**Given text**.
* * *

History of the Computer
For better or worse, computers are here to stay and they're everywhere. They calculate our grocery bill while keeping track of store inventory; play traffic cop to millions of phone calls and let us conduct banking transactions from virtually anywhere in the world.
But how did the computer come to be what it is today? To fully appreciate the impact of computers on our lives, it would help if we knew what a computer was in the first place. That will involve some understanding of their evolution or how they came to be.
In terms of a date, the history of computers has no clear beginning point. By some accounts, computing devices go back as far as the early cave men who put stones in a pile to help them count.
Other popular candidates for first computer status include:
- The Abacus - a device with sliding beads on a rack.
- The Slide Rule - a mechanical device, composed of a ruler with sliding insert, marked with various number scales, which facilitates such calculations as division, multiplication, finding roots and finding logarithms.
- The Calculator - a device that could perform a variety of computations including multiplication and division.
Historical accounts of the computer typically begin with the evolution of calculator which is basically a search for a device that could perform the four basic arithmetic functions of addition, subtraction, division and multiplication. Today's computer, however, is much more than this. It has become a device that among other things, collects and manipulates data and helps us to communicate with others.
The Early History - Mechanical Computation: 1600 - 1820
The Abacus - which emerged about 5,000 years ago
in Asia Minor and is still in use today, is often cited as the first
computer. This device allows users to make computations using a
system of sliding beads arranged on a rack.
The Slide Rule - In 1621 William Oughtred - an English
mathematician - invents the first circular slide rule - the first
analog computing device.
The Pascaline - In 1642, Blaise Pascal, invents what
he calls a numerical wheel calculator - a brass rectangular box,
also called a Pascaline. It uses eight movable dials to add
sums up to eight figures long. Pascal's device used a base of ten
to accomplish this. For example, as one dial moved ten notches,
or one complete revolution, it moved the next dial - which represented
the ten's column - one place. When the ten's dial moved one revolution,
the dial representing the hundred's place moved one notch and so
on.
The Mechanical Multiplier - In 1694, a German mathematician
and philosopher, Goddfried Wilhem von Leibniz, improved the Pascaline
by creating a machine that could also multiply. By studying Pascal's
original notes and drawings, Leibniz developed a stepped-drum gear
design, which offered an elongated version of the simple flat gear.

* * *

**Extracted material**.
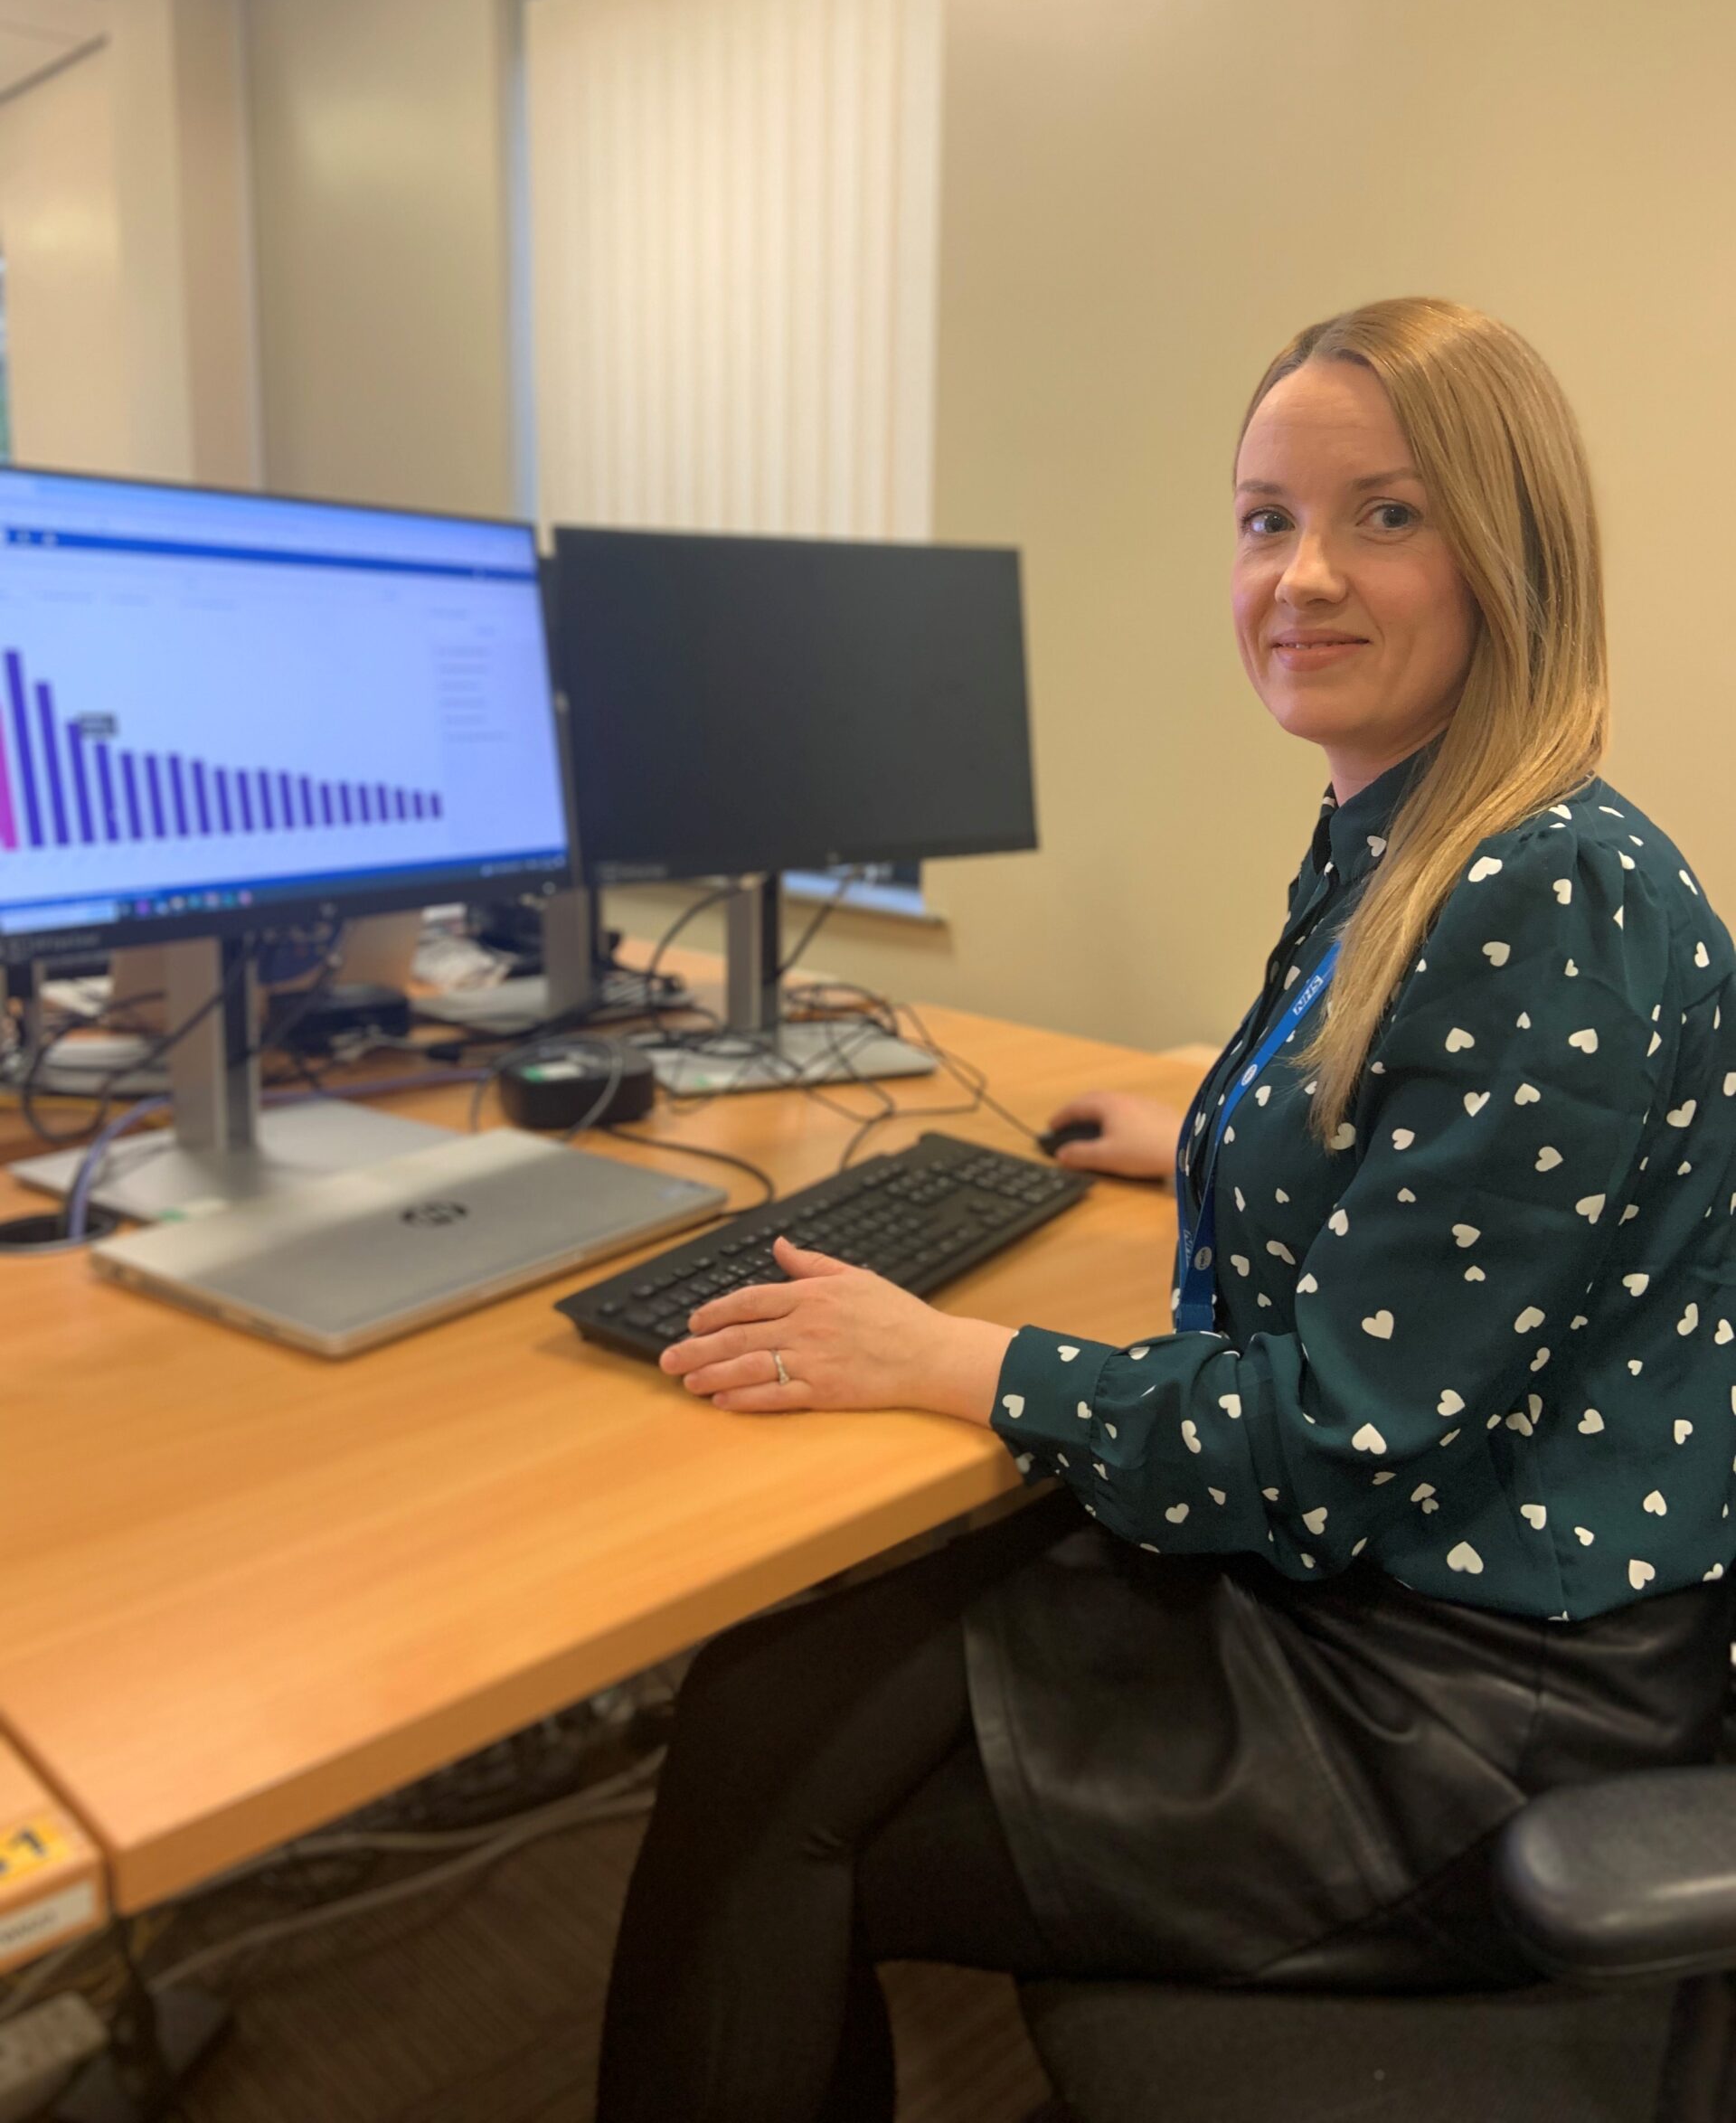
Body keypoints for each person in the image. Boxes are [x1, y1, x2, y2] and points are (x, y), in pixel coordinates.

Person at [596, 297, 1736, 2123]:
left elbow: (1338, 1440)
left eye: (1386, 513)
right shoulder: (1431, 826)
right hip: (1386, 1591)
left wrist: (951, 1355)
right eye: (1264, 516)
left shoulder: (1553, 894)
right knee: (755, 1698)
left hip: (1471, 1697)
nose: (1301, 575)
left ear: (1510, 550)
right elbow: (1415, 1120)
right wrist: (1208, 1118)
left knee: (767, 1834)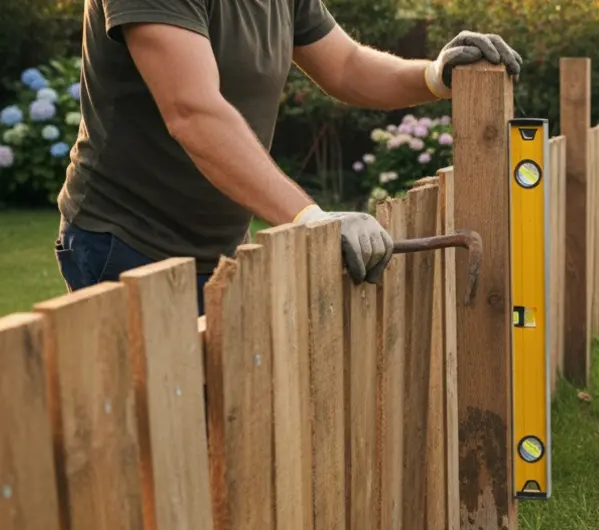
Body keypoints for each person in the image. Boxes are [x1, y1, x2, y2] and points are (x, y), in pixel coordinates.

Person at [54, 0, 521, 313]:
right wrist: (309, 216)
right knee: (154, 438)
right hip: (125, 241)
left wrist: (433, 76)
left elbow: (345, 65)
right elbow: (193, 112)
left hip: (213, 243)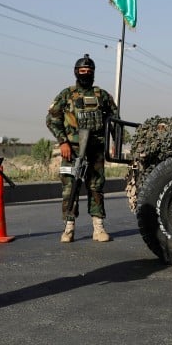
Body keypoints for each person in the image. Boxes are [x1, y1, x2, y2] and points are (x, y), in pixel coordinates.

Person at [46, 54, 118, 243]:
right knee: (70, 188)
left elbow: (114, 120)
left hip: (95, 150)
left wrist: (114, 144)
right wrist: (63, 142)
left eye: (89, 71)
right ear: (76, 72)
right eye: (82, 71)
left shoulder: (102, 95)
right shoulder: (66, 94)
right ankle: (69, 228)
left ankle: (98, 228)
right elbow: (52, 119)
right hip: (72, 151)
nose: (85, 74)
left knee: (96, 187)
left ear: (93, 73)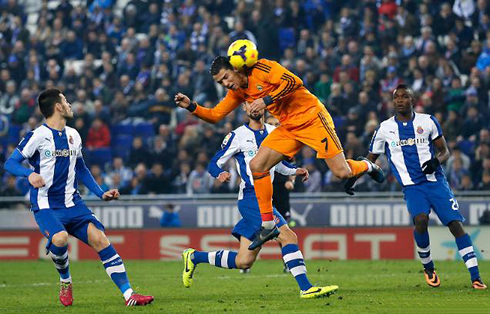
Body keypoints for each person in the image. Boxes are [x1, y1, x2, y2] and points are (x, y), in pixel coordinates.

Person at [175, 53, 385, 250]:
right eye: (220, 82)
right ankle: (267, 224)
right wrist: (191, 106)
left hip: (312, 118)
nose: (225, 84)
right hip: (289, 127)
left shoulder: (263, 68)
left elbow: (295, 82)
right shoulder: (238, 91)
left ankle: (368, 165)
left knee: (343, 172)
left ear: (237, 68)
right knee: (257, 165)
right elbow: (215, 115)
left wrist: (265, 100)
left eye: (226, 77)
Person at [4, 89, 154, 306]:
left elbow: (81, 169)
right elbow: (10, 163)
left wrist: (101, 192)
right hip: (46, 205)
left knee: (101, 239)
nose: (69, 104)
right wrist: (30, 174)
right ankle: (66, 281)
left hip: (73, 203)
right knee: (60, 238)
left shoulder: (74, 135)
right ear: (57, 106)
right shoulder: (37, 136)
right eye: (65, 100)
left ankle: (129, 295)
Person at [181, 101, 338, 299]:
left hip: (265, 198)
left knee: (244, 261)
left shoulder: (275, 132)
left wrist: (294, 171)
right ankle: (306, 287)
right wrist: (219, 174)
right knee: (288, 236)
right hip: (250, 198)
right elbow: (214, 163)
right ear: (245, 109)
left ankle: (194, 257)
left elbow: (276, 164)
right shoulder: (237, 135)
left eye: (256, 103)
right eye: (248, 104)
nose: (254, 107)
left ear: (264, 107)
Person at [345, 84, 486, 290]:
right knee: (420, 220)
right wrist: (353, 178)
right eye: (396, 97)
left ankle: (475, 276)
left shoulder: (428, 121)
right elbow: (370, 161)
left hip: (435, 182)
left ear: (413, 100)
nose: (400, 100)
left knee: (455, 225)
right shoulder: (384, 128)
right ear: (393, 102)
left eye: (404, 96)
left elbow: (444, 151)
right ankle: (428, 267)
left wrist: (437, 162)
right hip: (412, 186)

* * *

**What you will do**.
In the computer history text, copy word for word the passage from "The Pascaline - In" to "simple flat gear.".

**Solution to this exercise**.
The Pascaline - In 1642, Blaise Pascal, invents what
he calls a numerical wheel calculator - a brass rectangular box,
also called a Pascaline. It uses eight movable dials to add
sums up to eight figures long. Pascal's device used a base of ten
to accomplish this. For example, as one dial moved ten notches,
or one complete revolution, it moved the next dial - which represented
the ten's column - one place. When the ten's dial moved one revolution,
the dial representing the hundred's place moved one notch and so
on.
The Mechanical Multiplier - In 1694, a German mathematician
and philosopher, Goddfried Wilhem von Leibniz, improved the Pascaline
by creating a machine that could also multiply. By studying Pascal's
original notes and drawings, Leibniz developed a stepped-drum gear
design, which offered an elongated version of the simple flat gear.